Bellow cites a passage from Emerson's lecture (1842), "The Transcendentalist." What struck me is how clearly it speaks to a persistent attitude in our time, epitomized in the very marrow of the Occupy Wall Street movement:
New, we confess, and by no means happy, is our condition: if you want the aid of our labor, we ourselves stand in greater want of the labor. We are miserable with inaction. We perish of rest and rust: but we do not like your work.
'Then,' says the world, 'show me your own.'
'We have none.'
'What will you do, then?' cries the world.
'We will wait.'
'How long?'
'Until the Universe rises up and calls us to work.'
'But whilst you wait, you grow old and useless.'
'Be it so: I can sit in a corner and _perish_, (as you call it,) but I will not move until I have the highest command. If no call should come for years, for centuries, then I know that the want of the Universe is the attestation of faith by my abstinence. Your virtuous projects, so called, do not cheer me. I know that which shall come will cheer me. If I cannot work, at least I need not lie. All that is clearly due to-day is not to lie. In other places, other men have encountered sharp trials, and have behaved themselves well. The martyrs were sawn asunder, or hung alive on meat-hooks. Cannot we screw our courage to patience and truth, and without complaint, or even with good-humor, await our turn of action in the Infinite Counsels?'
Like the stoical and at times pained solitary Transcendentalist in Emerson's lecture, the OWS movement refuses to participate in a morally and democratically bankrupt political system. By refusing to translate its message into the popularly coherent corporatist language of two-party politics, the corporate media and the corporately benumbed society of its peers, it refuses to play the game according to the rules.
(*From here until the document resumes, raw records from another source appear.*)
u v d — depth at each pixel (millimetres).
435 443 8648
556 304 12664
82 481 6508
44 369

It refuses to play the game at all. There are no touchdowns and glory for the protesters; the game was not designed for them, merely the menial duties of managing the upkeep of the field.
Henry Miller recognized "the game" long before he made splits with NYC, repositioning himself in the scummy, aesthetically mad and artistically alive Parisian Bohemia of the first half of the last century. His daily participation in the life of inequitable labor and economic servitude moved on his soul like gangrene a bloodless limb. He said enough, fini, and he left. He would play no more.
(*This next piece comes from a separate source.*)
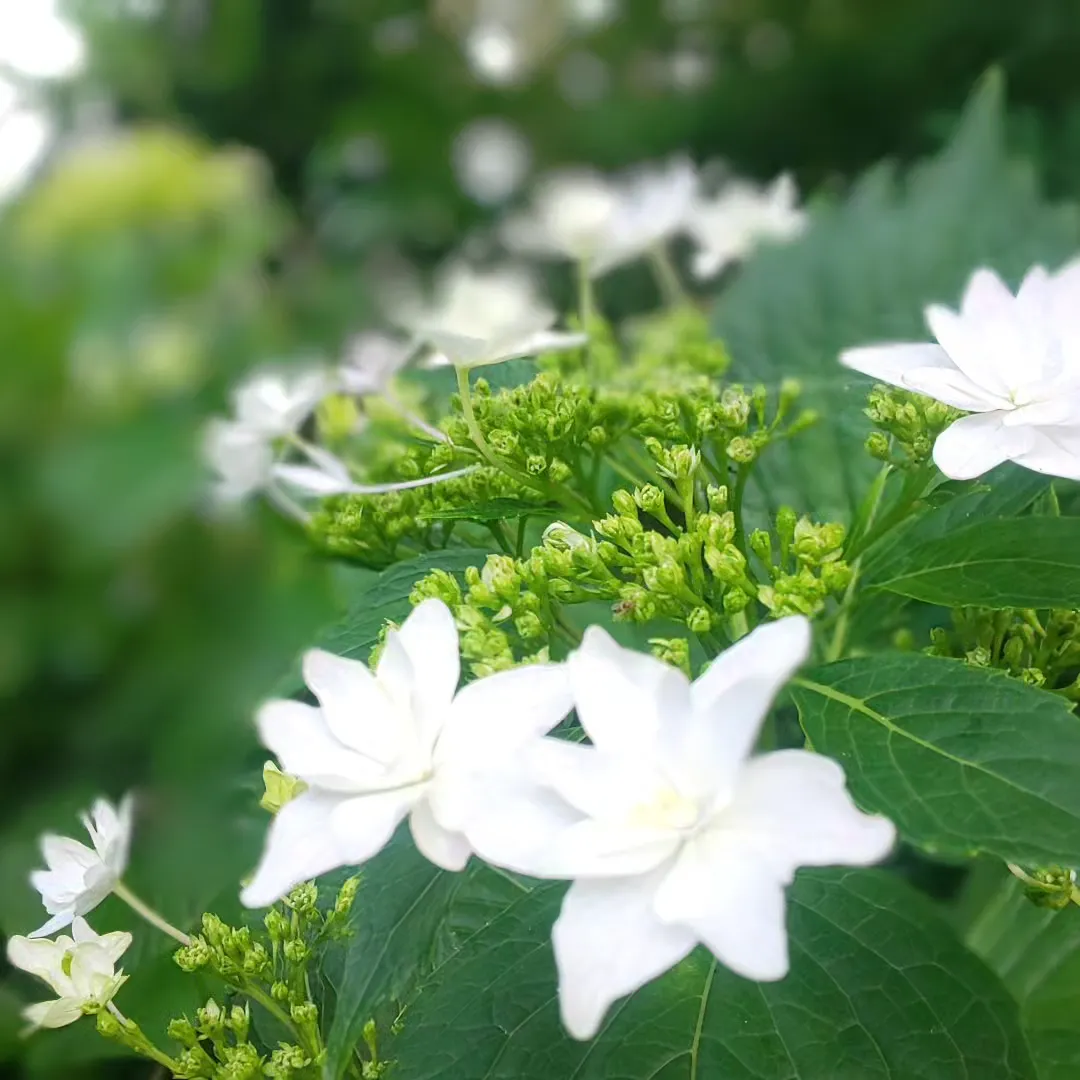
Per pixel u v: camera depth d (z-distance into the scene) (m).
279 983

Just before Miller's arrival the Dadaists made a full frontal assault on classical definitions of great art. Their contention: If one mark of high civilization is the artwork it produces, than it would be dishonest to produce art that appears highly civilized. The inexplicable obscenity of WWI transformed all of Europe into something of less moral vision than "R. Mutt's" (i.e. Duchamp's) widely lambasted "Fountain." Like Miller, the Dadaists said, you guessed it, FUCK YOU.
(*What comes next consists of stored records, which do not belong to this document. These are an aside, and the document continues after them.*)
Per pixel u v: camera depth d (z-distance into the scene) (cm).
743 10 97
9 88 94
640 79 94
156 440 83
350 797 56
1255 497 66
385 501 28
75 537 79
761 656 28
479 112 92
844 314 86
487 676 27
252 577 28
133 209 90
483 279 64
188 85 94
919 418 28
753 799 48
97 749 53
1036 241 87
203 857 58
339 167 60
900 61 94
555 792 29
Miller and the ideas that informed Dadaism are simply two examples of "just saying no," though it doesn't end there. The Beats displayed in their lifestyle and output something of this nature, too. Of course, we trace it also to Emerson's time, the era of Melville's Bartleby "preferring not to" engage in the bureaucratic, soul-killing swill of his office job. Thoreau, whose notions on the efficacy and political imperative of civil disobedience informed 20th century giants like A. Philip Randolph and Martin Luther King, Jr, is also a part of this tradition. Of course, in that he wasn't a pacifist, Thoreau goes a step further than the non-violent civil-disobedience of King and Gandhi, as evidenced by his support of the uprising at Harper's Ferry led by the abolitionist John Brown in 1859.
Returning to Emerson, how his words and ideas resonate today, providing, for those interested or with the privilege of education to look, a grounded historical lineage: "Your virtuous projects, so called, do not cheer me … If I cannot work, at least I need not lie." Isn't that what OWS is all about, speaking truth to power in the as-of-yet uncorrupted language of revolt? Like the ghost armies of the restless dead summoned by Aragorn to combat his enemies in The Lord of the Rings, the OWS would be wise to summon their own armies of the past in order to secure the legitimacy of the present and the high enlistment needed in the armies of the future.
Again from "The Transcendentalist:" "If you do not need to hear my thought, because you can read it in my face and behavior, then I will tell it you from sunrise to sunset. If you cannot divine it, you would not understand what I say. I will not molest myself for you. I do not wish to be profaned."